* Instructions to follow *
Find every line in the records that holds the string "Nicht". Copy each one.

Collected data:
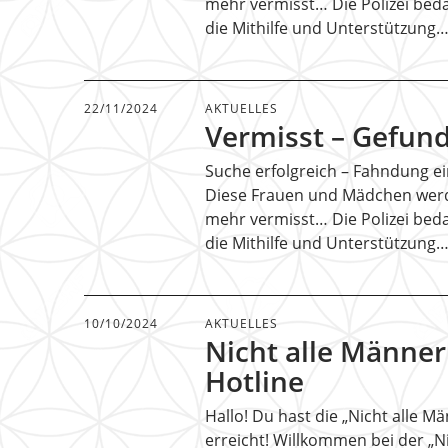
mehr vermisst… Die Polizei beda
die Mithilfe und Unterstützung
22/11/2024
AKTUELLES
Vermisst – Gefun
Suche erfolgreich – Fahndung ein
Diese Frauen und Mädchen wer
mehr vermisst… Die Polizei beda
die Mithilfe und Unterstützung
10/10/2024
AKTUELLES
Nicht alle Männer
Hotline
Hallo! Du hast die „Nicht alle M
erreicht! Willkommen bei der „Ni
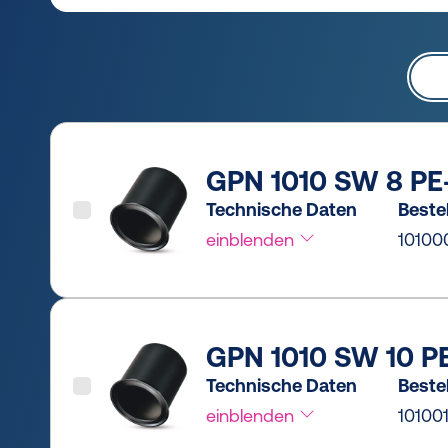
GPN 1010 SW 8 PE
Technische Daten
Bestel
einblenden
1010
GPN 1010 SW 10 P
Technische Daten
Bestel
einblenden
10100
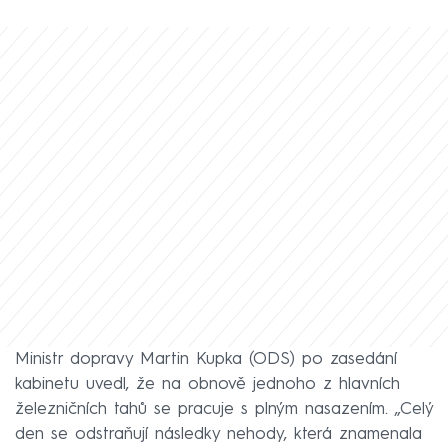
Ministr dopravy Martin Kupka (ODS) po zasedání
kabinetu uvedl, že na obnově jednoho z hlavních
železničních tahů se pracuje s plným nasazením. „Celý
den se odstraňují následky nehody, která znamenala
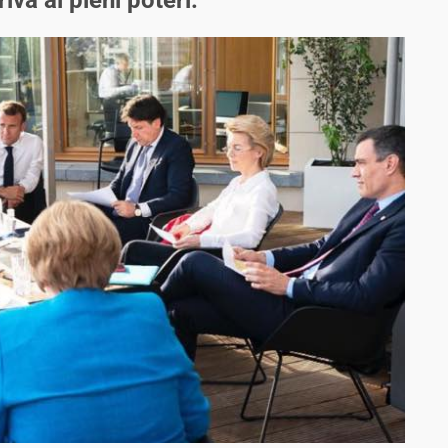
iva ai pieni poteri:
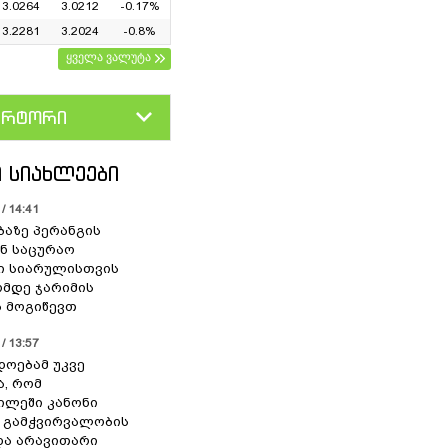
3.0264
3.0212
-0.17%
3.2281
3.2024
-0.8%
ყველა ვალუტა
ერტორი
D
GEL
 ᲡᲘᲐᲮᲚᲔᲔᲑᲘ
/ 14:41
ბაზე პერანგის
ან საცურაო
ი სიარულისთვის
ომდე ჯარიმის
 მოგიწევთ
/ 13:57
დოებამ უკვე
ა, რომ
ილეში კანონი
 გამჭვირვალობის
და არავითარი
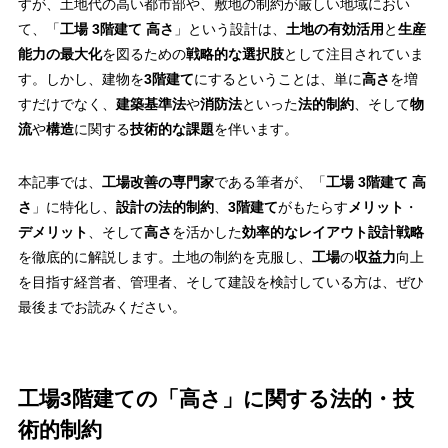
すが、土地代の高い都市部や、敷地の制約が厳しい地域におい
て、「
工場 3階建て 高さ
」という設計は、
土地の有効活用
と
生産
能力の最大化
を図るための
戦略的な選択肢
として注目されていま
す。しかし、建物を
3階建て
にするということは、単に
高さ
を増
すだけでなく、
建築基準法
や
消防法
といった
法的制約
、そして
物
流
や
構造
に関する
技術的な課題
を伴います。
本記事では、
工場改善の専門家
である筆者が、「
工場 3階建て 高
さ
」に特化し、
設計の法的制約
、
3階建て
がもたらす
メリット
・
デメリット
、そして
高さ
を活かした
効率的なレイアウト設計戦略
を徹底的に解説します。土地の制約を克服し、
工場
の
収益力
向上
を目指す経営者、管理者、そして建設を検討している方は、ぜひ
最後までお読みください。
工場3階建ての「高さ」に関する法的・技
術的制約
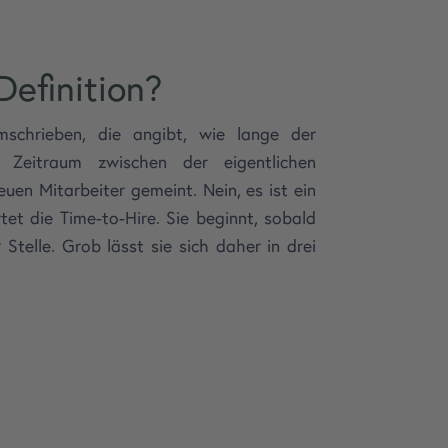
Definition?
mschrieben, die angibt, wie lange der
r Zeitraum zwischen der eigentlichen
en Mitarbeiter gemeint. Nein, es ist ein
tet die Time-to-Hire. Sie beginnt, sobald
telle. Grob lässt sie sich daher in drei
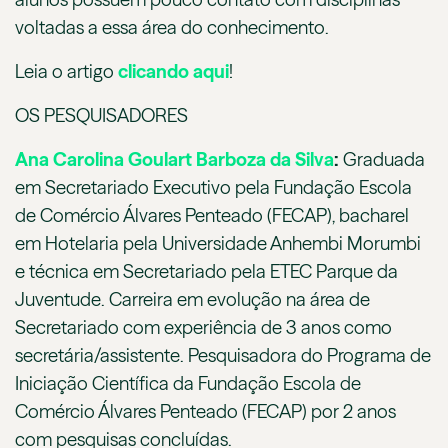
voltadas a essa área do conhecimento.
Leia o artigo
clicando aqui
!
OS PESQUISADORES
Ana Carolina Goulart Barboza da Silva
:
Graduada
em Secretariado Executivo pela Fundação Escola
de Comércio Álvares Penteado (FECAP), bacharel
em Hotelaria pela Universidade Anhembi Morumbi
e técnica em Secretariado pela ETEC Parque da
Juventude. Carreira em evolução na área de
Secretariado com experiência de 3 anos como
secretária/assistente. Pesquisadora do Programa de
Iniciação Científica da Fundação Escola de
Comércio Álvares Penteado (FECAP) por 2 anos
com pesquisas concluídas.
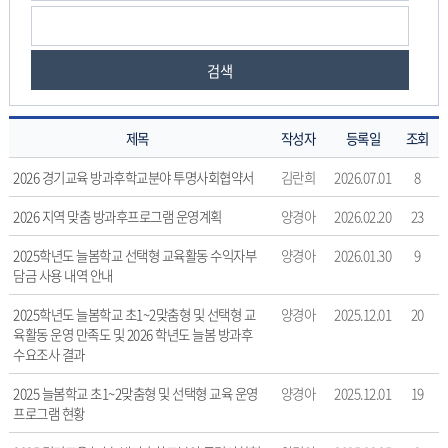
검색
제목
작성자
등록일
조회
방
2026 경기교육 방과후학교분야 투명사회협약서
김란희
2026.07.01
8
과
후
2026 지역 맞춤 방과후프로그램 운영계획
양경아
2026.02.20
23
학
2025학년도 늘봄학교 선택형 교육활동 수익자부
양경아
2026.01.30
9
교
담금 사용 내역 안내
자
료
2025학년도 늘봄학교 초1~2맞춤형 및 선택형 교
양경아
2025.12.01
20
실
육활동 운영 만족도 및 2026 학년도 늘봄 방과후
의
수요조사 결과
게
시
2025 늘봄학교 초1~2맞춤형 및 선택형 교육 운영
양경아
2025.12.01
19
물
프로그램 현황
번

==

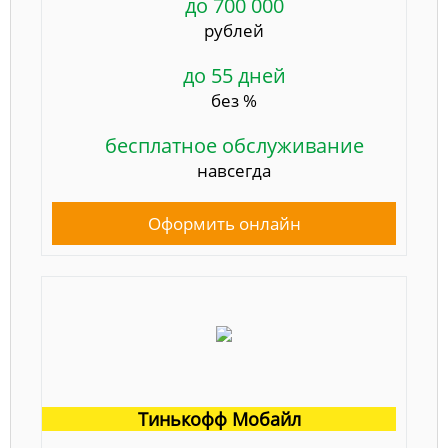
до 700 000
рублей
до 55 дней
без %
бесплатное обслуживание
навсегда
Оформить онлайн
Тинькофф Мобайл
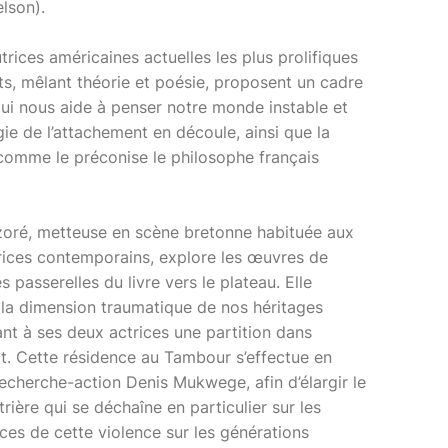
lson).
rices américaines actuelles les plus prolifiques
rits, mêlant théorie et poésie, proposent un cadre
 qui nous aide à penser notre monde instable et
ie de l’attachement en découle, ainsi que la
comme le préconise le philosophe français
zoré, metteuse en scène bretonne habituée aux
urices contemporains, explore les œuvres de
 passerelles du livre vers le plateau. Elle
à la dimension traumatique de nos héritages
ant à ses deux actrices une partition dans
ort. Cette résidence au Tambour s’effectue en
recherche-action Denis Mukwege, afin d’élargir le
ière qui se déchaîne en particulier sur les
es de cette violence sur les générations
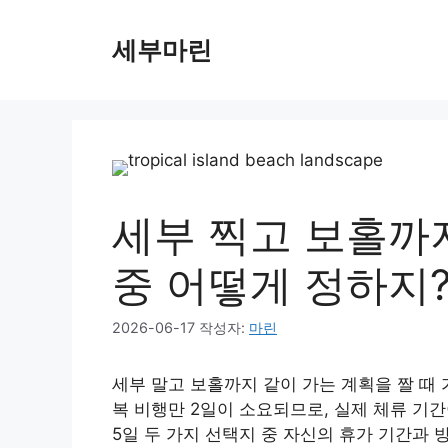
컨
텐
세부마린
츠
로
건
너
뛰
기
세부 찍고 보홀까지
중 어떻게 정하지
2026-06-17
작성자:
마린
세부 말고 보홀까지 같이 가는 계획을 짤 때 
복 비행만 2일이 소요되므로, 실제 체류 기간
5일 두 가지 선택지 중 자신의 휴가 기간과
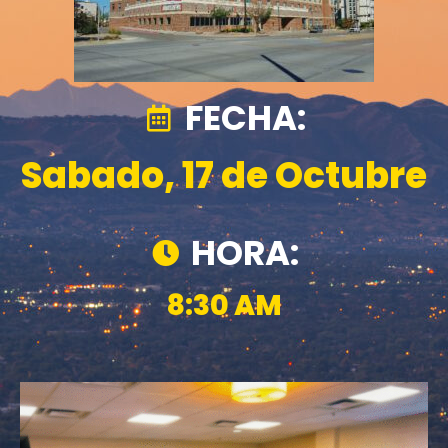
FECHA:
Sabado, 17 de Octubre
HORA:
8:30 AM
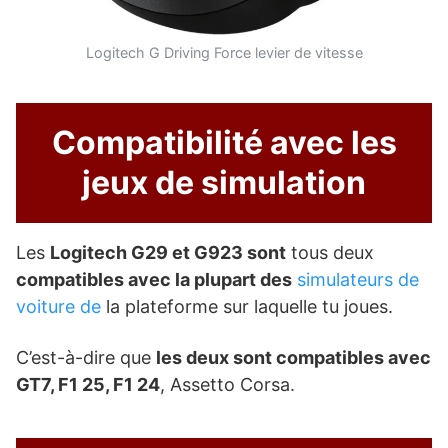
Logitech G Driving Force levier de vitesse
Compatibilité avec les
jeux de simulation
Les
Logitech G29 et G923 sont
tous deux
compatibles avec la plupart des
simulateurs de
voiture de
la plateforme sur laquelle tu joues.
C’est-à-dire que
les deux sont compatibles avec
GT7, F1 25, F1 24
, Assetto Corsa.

* Your response *
Nicht alle Männer
Hallo! Du hast die „Nicht alle M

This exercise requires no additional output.